Mailbag: Tampa Bay Buccaners edition

Posted by ESPN.com's Pat Yasinskas

Our third stop on the tour of NFC South team-by-team mailbags is the Tampa Bay Buccaneers.

JAD in Woodbridge writes: Hey Pat, do you think it is possible for the Buccaneers to sign T.J, Haynesworth, and Ward from the Giants, and have enough money to sign our own FA?

Pat Yasinskas: While I'm cautioning fans of the other three NFC South teams not to get too carried-away with their free-agency expectations, I'm not doing that with the Buccaneers. They've got a lot of cap space to work with and coach Raheem Morris has pretty much admitted the Bucs are going to pursue Albert Haynesworth. Makes sense because they need help in the middle of their defensive line and he's the best defensive tackle available. That doesn't mean for certain the Bucs will get Haynesworth, but I expect them to make a serious run at him. Keep one other thing in mind when you're talking about the Bucs and free agency: Florida has no state income tax and that's important to players (and their agents) when you're talking about multi-million-dollar deals.

J.J. in Denver, CO writes: Pat, As a Buccaneers fan I would love to get Albert Haynesworth in FA but what are the possibilities of obtaining WR T.J. Houshmandzadeh if we cant land Haynesworth? Or any situation that would land them both in Tampa? Thanks for the work you do with the NFC South Blog.

Pat Yasinskas: Even if the Bucs do get Albert Haynesworth, and re-sign their own free agents (Jermaine Phillips, Kevin Carter and Phillip Buchanon), they still could make a run at T.J. Houshmandzadeh. They've got enough cap room to do all that -- and even make several more moves. Picture Houshmandzadeh and Antonio Bryant together. You might see the Bucs throw the ball downfield more than they have in a long time.

Jeff in denver writes: I'm worried with Antonio Bryant not wanting to sign his franchise offer. He's really all we have on the team man thats really worth a damm. do you think they front office will give him a long term contract or what?

Pat Yasinskas: Relax a bit on Bryant. Yes, his agent is saying he's not happy with the franchise tag. But that's what agents are supposed to do and it's part of the game. The Bucs can keep trying to sign Bryant to a long-term contract up until July 15 and I suspect there will be a lot more talk about trying to lock him up.

Brian in Oklahoma writes: With free-agency looming around the corner, which free agent would you most likely see the Bucs making the a run for? And by the way like the blog very informative.

Pat Yasinskas: Well, we've mentioned Haynesworth and Houshmandzadeh already, so I'll give you another name I've hard some rumblings about. That's New York Giants running back Derrick Ward.
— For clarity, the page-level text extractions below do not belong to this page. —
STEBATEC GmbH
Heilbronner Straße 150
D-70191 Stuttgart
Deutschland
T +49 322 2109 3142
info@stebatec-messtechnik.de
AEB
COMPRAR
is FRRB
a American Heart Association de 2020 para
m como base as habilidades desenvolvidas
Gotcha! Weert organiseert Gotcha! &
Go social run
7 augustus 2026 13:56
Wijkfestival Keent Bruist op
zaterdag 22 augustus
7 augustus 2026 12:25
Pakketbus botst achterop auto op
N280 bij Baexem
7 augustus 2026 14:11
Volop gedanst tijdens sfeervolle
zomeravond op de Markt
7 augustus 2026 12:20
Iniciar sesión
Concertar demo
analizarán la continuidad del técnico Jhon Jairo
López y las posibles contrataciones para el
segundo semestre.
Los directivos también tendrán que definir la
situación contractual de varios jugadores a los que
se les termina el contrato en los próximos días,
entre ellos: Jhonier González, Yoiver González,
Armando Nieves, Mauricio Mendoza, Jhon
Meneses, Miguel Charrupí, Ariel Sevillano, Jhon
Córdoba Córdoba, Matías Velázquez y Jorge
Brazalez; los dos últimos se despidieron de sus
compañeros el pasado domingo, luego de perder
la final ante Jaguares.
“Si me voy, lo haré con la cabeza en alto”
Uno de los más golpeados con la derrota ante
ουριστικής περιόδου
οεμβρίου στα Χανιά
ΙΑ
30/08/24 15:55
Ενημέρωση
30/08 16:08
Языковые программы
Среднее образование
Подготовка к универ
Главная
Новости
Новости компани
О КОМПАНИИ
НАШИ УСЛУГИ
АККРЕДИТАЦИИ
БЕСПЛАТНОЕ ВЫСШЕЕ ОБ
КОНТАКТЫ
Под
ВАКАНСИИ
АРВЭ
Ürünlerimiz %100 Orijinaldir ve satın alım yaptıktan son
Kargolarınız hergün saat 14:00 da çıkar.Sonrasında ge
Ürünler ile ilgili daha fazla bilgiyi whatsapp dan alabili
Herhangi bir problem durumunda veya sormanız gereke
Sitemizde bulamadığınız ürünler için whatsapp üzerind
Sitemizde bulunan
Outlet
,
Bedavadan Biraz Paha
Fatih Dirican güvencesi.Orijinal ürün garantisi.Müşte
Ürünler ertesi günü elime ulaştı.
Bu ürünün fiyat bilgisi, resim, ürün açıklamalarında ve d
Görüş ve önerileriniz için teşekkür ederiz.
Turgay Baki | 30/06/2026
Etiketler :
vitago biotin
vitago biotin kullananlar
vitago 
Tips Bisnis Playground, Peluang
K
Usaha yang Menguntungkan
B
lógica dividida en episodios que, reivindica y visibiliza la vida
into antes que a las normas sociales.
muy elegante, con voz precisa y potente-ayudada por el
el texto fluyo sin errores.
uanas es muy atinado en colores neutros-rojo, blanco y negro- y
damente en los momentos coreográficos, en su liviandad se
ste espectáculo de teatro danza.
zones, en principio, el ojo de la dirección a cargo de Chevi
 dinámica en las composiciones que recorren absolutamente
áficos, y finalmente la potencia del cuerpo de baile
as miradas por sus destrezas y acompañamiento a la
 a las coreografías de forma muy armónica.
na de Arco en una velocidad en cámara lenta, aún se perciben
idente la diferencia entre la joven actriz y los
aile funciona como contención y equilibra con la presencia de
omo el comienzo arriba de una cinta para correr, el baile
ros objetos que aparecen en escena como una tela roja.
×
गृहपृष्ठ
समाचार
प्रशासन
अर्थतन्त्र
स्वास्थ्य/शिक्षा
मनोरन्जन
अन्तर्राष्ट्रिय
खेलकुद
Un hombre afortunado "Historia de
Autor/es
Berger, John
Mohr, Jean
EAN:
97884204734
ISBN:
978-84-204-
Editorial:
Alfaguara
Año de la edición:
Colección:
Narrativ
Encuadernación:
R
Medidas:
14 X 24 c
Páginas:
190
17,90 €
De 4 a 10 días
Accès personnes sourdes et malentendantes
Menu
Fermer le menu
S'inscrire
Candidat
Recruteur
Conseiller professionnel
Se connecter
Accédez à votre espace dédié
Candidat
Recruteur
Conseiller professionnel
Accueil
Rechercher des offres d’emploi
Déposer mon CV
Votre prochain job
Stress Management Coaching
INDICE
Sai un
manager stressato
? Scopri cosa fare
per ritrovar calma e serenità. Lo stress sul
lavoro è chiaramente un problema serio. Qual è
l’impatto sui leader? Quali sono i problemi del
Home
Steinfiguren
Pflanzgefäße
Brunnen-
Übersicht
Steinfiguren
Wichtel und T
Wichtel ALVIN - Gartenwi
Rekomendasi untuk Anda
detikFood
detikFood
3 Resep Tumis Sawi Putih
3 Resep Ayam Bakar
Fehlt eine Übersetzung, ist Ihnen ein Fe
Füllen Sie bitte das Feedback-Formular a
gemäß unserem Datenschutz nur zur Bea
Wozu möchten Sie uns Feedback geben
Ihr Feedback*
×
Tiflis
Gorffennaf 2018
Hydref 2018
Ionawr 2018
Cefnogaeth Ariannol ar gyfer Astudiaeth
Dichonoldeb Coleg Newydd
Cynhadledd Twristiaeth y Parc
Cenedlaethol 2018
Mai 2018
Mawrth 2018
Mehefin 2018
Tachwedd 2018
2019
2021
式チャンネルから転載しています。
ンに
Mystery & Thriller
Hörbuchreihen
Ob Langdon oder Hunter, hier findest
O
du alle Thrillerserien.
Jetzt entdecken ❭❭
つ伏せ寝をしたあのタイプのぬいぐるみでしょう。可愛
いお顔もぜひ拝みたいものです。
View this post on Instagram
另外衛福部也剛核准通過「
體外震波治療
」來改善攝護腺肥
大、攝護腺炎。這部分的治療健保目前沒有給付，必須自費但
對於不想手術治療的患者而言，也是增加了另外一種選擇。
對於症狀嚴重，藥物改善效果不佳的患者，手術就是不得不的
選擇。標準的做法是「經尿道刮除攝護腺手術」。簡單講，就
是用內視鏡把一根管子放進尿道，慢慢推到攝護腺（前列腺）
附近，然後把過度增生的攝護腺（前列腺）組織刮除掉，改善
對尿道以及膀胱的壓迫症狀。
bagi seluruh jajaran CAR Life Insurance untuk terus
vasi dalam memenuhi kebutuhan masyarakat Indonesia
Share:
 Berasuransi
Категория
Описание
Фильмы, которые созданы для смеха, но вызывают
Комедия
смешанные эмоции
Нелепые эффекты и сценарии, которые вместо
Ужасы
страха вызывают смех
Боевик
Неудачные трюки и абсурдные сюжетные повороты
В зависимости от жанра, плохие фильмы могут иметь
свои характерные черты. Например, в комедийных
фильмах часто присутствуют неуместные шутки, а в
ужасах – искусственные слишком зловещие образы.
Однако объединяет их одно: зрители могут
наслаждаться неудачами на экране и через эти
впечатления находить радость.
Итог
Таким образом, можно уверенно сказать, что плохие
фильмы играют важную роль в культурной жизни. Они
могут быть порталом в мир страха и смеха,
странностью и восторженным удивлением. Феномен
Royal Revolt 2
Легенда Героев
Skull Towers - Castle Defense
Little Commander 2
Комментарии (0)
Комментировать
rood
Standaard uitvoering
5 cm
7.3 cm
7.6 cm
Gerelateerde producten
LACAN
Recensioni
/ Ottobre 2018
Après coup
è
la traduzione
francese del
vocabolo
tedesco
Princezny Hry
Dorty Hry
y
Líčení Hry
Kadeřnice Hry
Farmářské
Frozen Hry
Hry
I've heard the Bucs may pursue him and I think that would make a lot of sense. They clearly need another running back. They've got Earnest Graham and that's a good start. But Warrick Dunn's not getting any younger and nobody knows if Cadillac Williams will play again or be anywhere close to what he was before his two major knee injuries.

Chris in Arizona writes: Pat, first off, love your blog. Second, I know I'm just thinking way too far into the future here, but If Coach Jags wants to use Tight Ends more in the offense, and I know this is way too early to even bring this up but I'm doing it anyway. What are the chances the Bucs draft a guy like Rob Gronkowski out of Arizona, who many people think will be the best TE in the NCAA next season, in the 2010 draft? hey I'm a Bucs fan at the U of A, so I'm just getting over hyped aren't I?

Pat Yasinskas: Nothing wrong with looking into the future. But let's wait a year and see where the Bucs are at before we go making predictions on the 2010 draft. They might find an answer this year.

Daryl in Springfield, NJ: Hi Pat, As always, love the NFC South blog. I just was looking over Jagodzinski's comments, and I was wondering about his plans to use a zone blocking scheme. I've never been a fan of zone blocking and the Bucs built their line around maulers recently rather than the smaller quicker linemen you seen in zone blocking teams. How will this affect the Tampa o-line? Will there be a need for an overhaul just when it seems like the line it turning into a major bright spot for the team?

Pat Yasinskas: Good question. The one thing Jeff Jagodzinski and defensive coordinator Jim Bates said in their introductory meetings with the media is that they both have some things they like to do, but they won't put their players in spots where they're not playing to their strength. Tampa Bay's offensive line is a strength. Say what you want about former coach Jon Gruden and general manager Bruce Allen, but they've invested a lot in the offensive line in free agency and the draft the last few years and it's the unquestioned strong point of this offense. Jagodzinski may insert some zone-blocking principles, but I don't think you'll see him go with the pure zone-blocking schemes we've seen in Atlanta and Denver in the past. It would make no sense to blow up a strong point and start all over.